Lawyers for Hamdan, 37, accused of conspiring with al-Qaida and providing material support for terror, called Williams as a court-approved expert on jihad warriors in Central Asia. He has done field research with warlords in Afghanistan and captives there and in Pakistan to develop a profile of the different grades of Muslim warriors for Allah.

“The terrorists, they are the elite. I call them the Harvard of the terrorist movement,” said Williams, a professor of Islamic history at the University of Massachusetts-Dartmouth.

They are “multilingual, adept at infiltration, very, very talented operatives,” who can blend into the West.

“They weren’t run-of-the-mill riff-raff, the sort of cannon fodder that al-Qaida would use in military operations against the Northern Alliance,” he said.

For more than a week the Pentagon prosecution at the first U.S. war crimes tribunal since World War II has cast Hamdan, a $200-a-month driver, as a trusted bin Laden aide.

At interrogation, FBI agents testified, Hamdan told of his skill at maneuvering in motorcades to help the boss elude U.S. reprisal.

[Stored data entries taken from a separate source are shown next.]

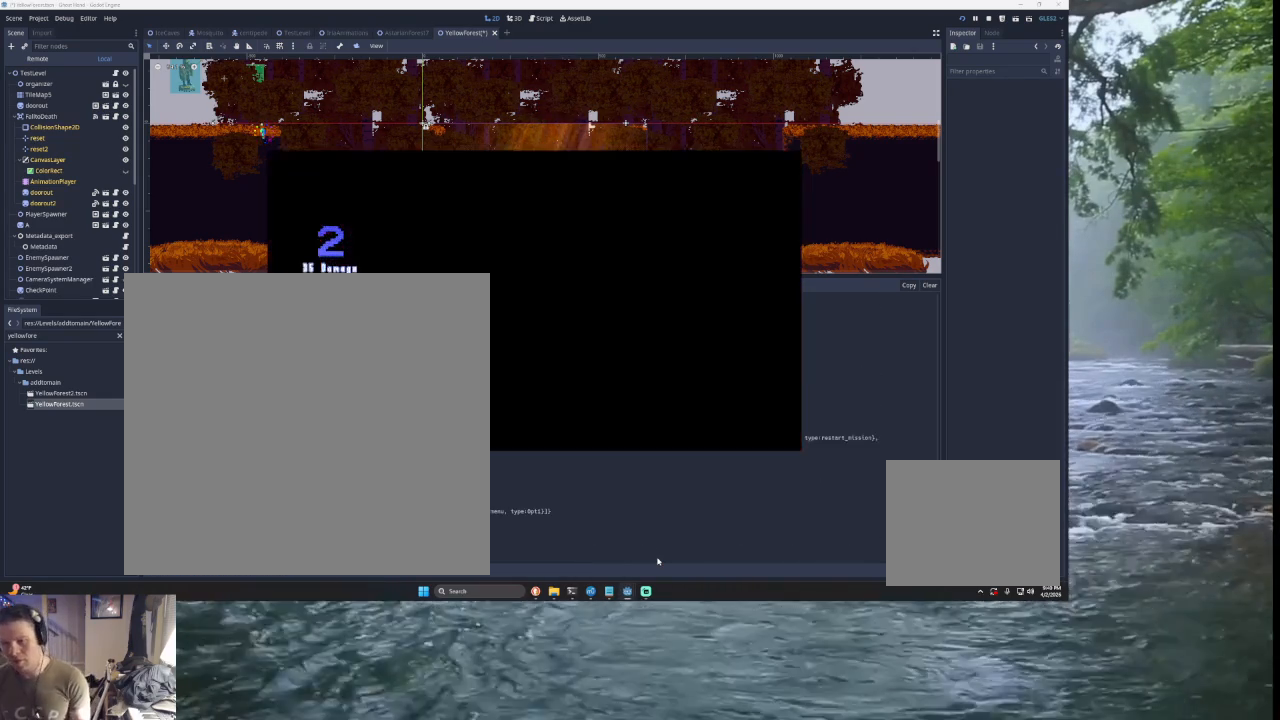
{"buttons": [], "left_stick": "center", "right_stick": "left", "events": []}
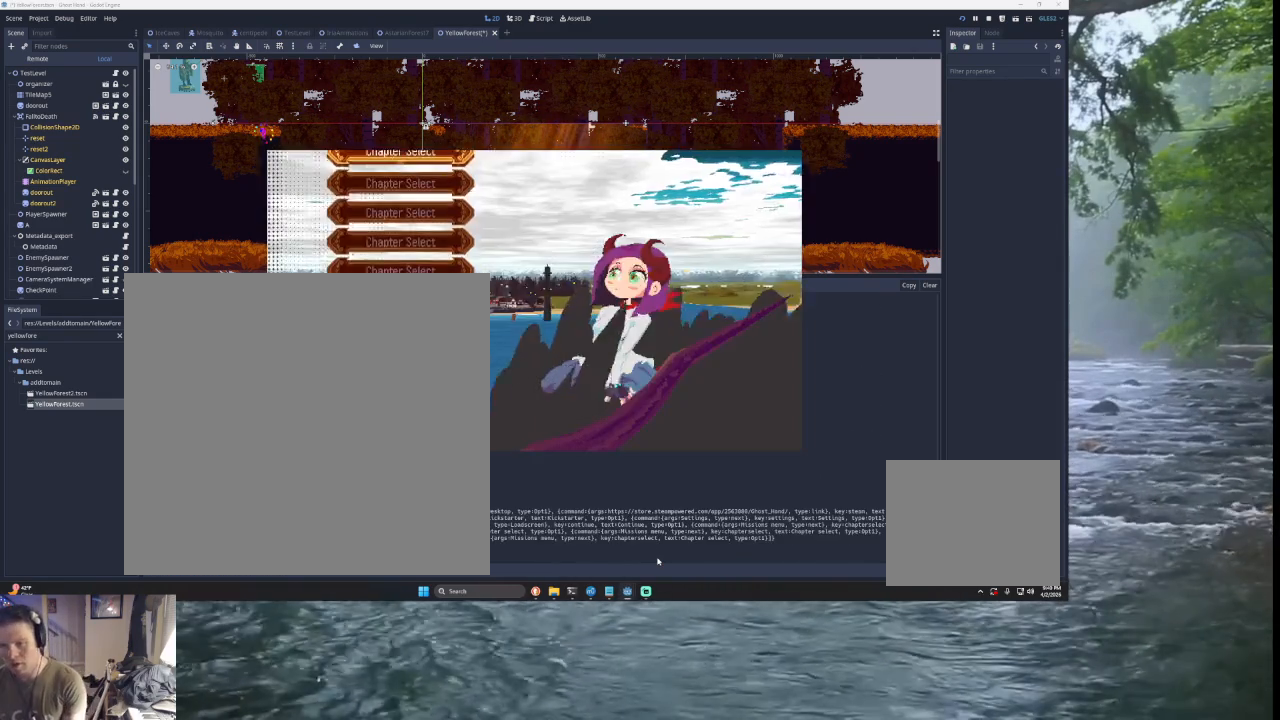
{"buttons": [], "left_stick": "center", "right_stick": "left", "events": []}
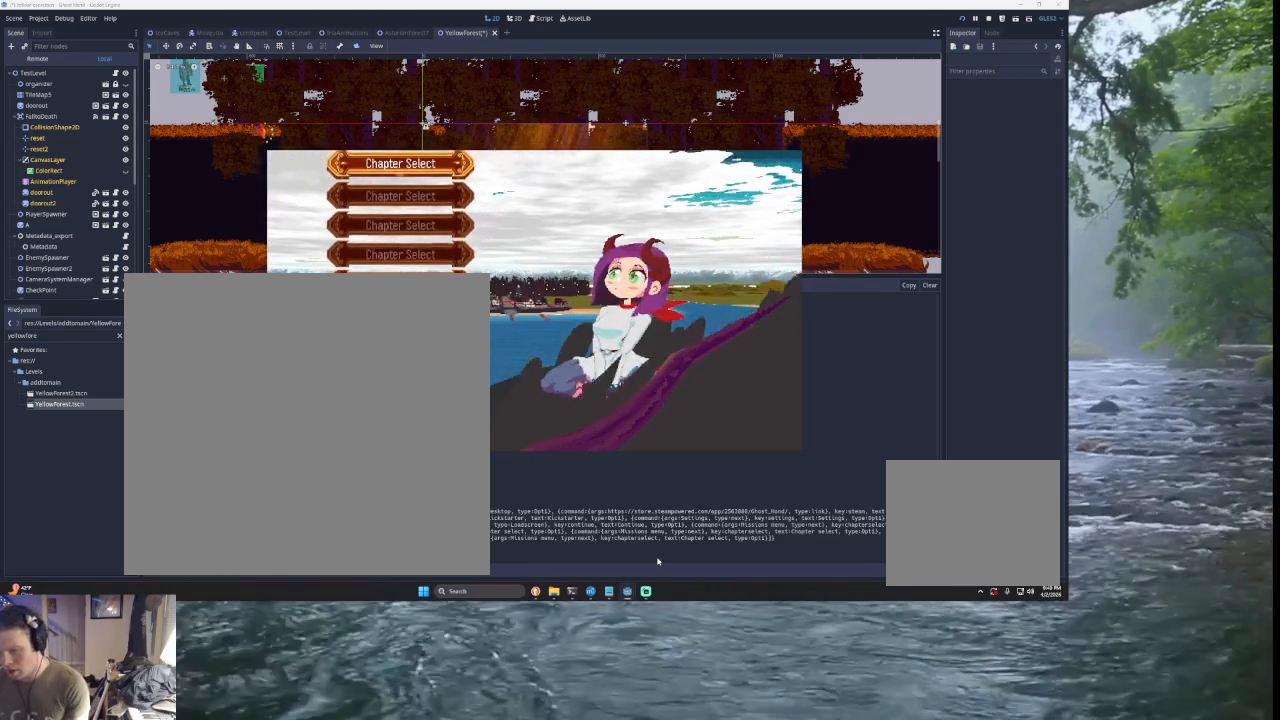
{"buttons": [], "left_stick": "center", "right_stick": "left", "events": []}
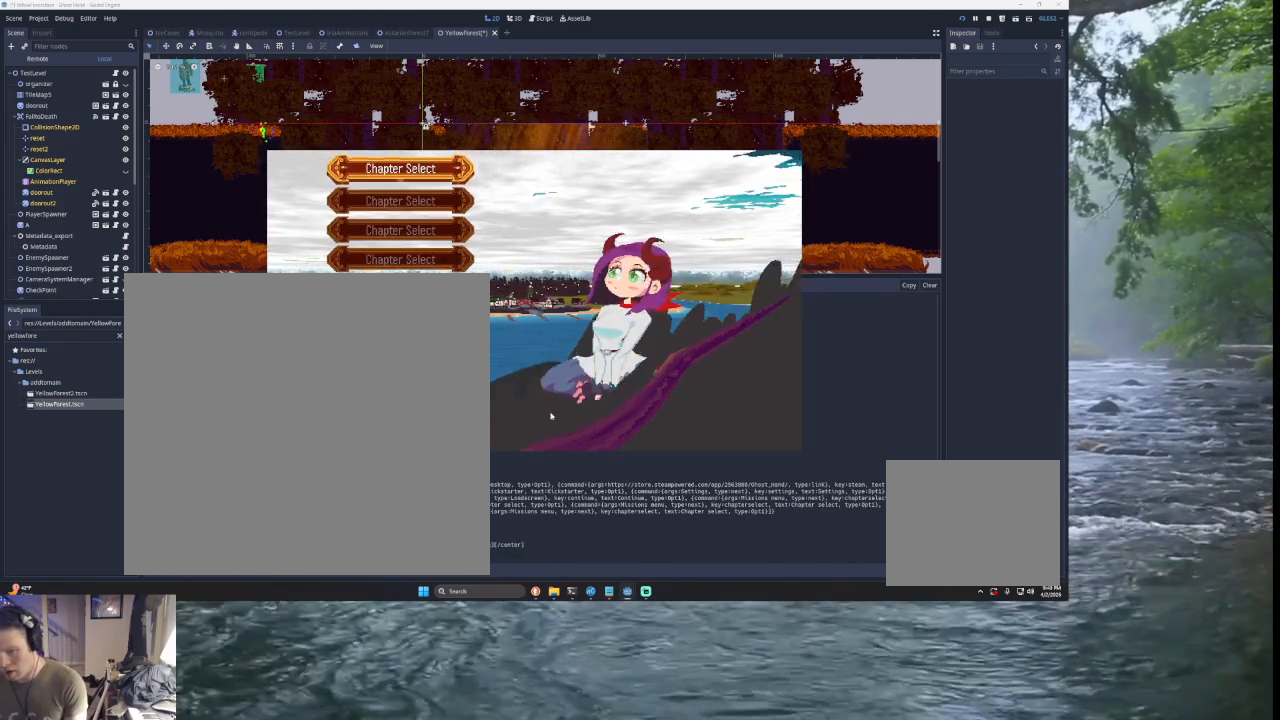
{"buttons": [], "left_stick": "down", "right_stick": "left", "events": [[433, "left_stick", "down"]]}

He described overhearing bin Landen and fellow plotters analyze the 9-11 attacks, after the fact. He also served, at times, as a bodyguard and weapons courier, agents said.

Starting Wednesday, the defense sought to portray Hamdan to the jury of six U.S. military officers as something less than a sidekick – a man who drove the Saudi millionaire for wages, not ideology.

Last week, prosecutors admitted as evidence a photo of Hamdan at a Ramadan feast in Afghanistan, shouldering an assault rifle. Also in the picture: bin Laden and a head of the al-Qaida godfather’s bodyguard team.

On Wednesday, the defense team introduced its expert by putting a photo of Williams holding an AK-47 assault rifle as he traveled with U.S.-allied, Northern Alliance fighters.

Williams then testified that weapons are commonplace in tribal Afghanistan, where, he said, he was urged to carry one for personal protection while conducting research.

Also, Hamdan skipped part of the trial, for a second time. Last week, he left while jurors watched a video of his first battlefield interrogation.

Wednesday the judge, Navy Capt. Keith Allred, told the jury that Hamdan “has a headache, was given Tylenol and is resting. Please don’t hold this against him if he comes in and sits down to rejoin us.”

Hamdan’s head ached on the eighth day of trial, as the defense started presenting its case.

Prosecutors called 13 witnesses. They included nine federal agents who related his interrogations from Afghanistan to Guantanamo and two Special Forces soldiers who were in the vicinity of his November 2001 capture in southern Afghanistan, when two surface-to-air missiles were found in his car.

The Pentagon also called a counter-terror consultant it paid $45,000 to testify and make a movie about al-Qaida, as well as a former ABC reporter who interviewed bin Laden in 1998.